There are people in the world who choose to keep no more than 5 garments in their closet because they want to show solidarity with those who have less. For example, nuns. Or hippies. They have made a decision that things such as halter tops are not necessities and choose, instead, to optimize their resources for a greater cause.
Never in my life have I made such a decision (thought I’m always impressed by it), however my wardrobe now bears a remarkable resemblence to that of the Sisters of Charity. I have a black skirt, gray skirt and white skirt. I have no less than 3 Gap T’s in black and white. I have 2 dresses that are white and green. And 2 pair of denim shorts, one with a rather large hole in the right thigh (it came with a pseudo-hole for an authentic look, but once the hole busted open to a real hole it’s just says “trashy”).
I wish that I could say that my lack of fashionability was for the “greater good” but really it stems from some of my deeper issues:
1. I just had a baby. Anything remotely cute also gathers around the belly button.
2. I have a deep fear of buyers remorse and therefore I never purchase anything that I might regret. So I buy basically plain t-shirts (which, by the way, are cut trim through the middle, so they’re not even functional for me right now!).
3. I’ve exchanged the “frugal” title in for “a downright tightwad” and never – EVER – purchase unless it’s on sale or I have some sort of discount. I can’t even tell you the last thing I bought at full price. You might be quite impressed, but what this really means is that I only purchase things that NO ONE ELSE WANTED IN THE FIRST PLACE.
4. I only see the unattainable.
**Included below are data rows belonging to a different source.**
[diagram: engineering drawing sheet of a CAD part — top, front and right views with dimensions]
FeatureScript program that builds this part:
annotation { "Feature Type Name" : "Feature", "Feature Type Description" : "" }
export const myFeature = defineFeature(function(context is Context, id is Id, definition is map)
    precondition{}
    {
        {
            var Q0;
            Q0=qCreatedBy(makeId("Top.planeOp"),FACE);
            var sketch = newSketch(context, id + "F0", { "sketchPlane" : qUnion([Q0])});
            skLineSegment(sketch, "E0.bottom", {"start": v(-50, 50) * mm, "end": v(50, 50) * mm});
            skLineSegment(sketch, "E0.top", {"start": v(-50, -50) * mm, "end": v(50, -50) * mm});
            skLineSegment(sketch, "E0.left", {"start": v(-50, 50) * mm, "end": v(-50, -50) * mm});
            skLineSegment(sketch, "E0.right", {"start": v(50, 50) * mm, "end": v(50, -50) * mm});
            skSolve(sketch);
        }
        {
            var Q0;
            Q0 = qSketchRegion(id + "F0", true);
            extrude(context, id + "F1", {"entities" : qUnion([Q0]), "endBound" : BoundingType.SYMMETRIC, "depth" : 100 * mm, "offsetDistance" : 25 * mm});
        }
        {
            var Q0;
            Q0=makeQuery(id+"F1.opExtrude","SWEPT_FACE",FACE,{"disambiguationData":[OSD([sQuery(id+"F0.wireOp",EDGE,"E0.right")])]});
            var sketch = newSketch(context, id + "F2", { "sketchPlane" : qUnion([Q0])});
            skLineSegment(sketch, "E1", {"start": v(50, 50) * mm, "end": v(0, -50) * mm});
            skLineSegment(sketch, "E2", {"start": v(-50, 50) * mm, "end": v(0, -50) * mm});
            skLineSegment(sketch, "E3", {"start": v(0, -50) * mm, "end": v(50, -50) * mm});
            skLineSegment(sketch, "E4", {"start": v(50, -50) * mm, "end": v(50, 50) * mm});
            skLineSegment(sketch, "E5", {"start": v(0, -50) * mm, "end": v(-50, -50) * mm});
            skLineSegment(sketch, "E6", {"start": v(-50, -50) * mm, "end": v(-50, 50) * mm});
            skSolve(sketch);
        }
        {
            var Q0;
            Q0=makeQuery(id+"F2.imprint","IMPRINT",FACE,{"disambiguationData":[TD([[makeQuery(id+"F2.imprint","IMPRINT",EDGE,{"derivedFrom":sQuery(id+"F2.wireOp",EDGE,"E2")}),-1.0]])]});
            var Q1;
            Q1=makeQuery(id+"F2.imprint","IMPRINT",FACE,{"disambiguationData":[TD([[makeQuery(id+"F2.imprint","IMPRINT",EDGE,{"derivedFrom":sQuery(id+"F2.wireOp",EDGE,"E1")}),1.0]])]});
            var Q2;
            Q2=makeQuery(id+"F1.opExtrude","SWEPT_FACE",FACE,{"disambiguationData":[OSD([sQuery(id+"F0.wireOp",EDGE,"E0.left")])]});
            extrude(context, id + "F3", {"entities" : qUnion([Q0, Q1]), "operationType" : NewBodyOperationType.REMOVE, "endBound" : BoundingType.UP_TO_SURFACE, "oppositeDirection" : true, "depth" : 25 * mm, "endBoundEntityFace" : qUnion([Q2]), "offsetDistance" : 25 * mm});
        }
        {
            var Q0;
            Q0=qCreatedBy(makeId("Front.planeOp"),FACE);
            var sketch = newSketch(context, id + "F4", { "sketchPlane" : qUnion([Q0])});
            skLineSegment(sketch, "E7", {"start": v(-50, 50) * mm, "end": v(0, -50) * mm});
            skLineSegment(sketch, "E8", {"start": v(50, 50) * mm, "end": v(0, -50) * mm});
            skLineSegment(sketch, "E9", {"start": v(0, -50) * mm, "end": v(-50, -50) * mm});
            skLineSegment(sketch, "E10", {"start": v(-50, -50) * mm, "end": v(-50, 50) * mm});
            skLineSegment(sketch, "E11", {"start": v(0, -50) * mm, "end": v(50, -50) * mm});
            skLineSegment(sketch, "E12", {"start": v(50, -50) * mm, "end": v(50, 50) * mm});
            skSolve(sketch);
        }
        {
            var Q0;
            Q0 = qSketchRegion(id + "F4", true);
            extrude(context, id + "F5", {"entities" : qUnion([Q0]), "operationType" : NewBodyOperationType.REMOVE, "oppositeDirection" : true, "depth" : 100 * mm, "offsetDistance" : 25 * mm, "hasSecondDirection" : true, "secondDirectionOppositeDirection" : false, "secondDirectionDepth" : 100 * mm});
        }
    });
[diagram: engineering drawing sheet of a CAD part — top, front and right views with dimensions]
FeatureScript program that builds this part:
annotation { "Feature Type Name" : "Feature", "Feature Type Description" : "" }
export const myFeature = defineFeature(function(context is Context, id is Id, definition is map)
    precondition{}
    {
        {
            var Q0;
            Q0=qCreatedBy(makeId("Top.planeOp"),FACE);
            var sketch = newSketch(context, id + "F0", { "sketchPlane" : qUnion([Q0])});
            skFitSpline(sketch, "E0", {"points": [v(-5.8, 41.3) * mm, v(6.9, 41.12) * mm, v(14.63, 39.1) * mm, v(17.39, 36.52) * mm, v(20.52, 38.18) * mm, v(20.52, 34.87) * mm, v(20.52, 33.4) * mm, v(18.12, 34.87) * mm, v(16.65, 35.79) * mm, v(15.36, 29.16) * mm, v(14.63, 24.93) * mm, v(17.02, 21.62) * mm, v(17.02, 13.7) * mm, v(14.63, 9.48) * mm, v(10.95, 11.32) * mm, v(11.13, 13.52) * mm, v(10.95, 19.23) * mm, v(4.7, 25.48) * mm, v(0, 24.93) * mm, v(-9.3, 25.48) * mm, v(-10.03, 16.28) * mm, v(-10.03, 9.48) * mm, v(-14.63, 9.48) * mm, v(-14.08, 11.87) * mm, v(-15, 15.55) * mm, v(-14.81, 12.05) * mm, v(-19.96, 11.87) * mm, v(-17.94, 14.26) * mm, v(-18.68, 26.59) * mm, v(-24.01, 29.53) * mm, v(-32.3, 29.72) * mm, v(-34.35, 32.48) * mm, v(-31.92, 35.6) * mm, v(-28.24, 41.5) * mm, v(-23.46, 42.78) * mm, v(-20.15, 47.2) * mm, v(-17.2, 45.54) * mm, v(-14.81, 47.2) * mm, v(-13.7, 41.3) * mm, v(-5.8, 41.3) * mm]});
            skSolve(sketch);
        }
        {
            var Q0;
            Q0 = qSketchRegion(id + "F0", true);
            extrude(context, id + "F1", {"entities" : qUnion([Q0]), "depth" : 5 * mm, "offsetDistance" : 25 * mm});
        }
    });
I have several people in my life who are fabulous dressers. So much so that I never see them in something ugly. I, on the other hand, know that I step out in ugliness, so I figure I can’t be like them. So I rarely try.
5. I’m a “saver” – and not just with my money. If I have something cute to wear, I rarely don it for the grocery store. I keep it back – I might want to wear it to XYZ. However, I never go to XYZ, and when I do, I feel so overdressed that I take off the trendy garment of choice to put on a black skirt with a white Gap T, if they fit.
As evidence that I’ve lost all fashion credibility, I offer this: today is the first time I’ve done my hair since this past weekend (read: Sunday). I know this because I just pulled the straightener out of my bag.
Today is Thursday.
It really sounds like I need an action plan of cuteness. But clothes are expensive! My poor mother has tried not to let me fall into the depths of new-mom frumpy despair, but it seems that in my fashion hiatus that we’ve experienced a bit of inflation and a $30 gift card just doesn’t go that far. But I suppose that’s how the long road is walked: one pair of shoes at a time.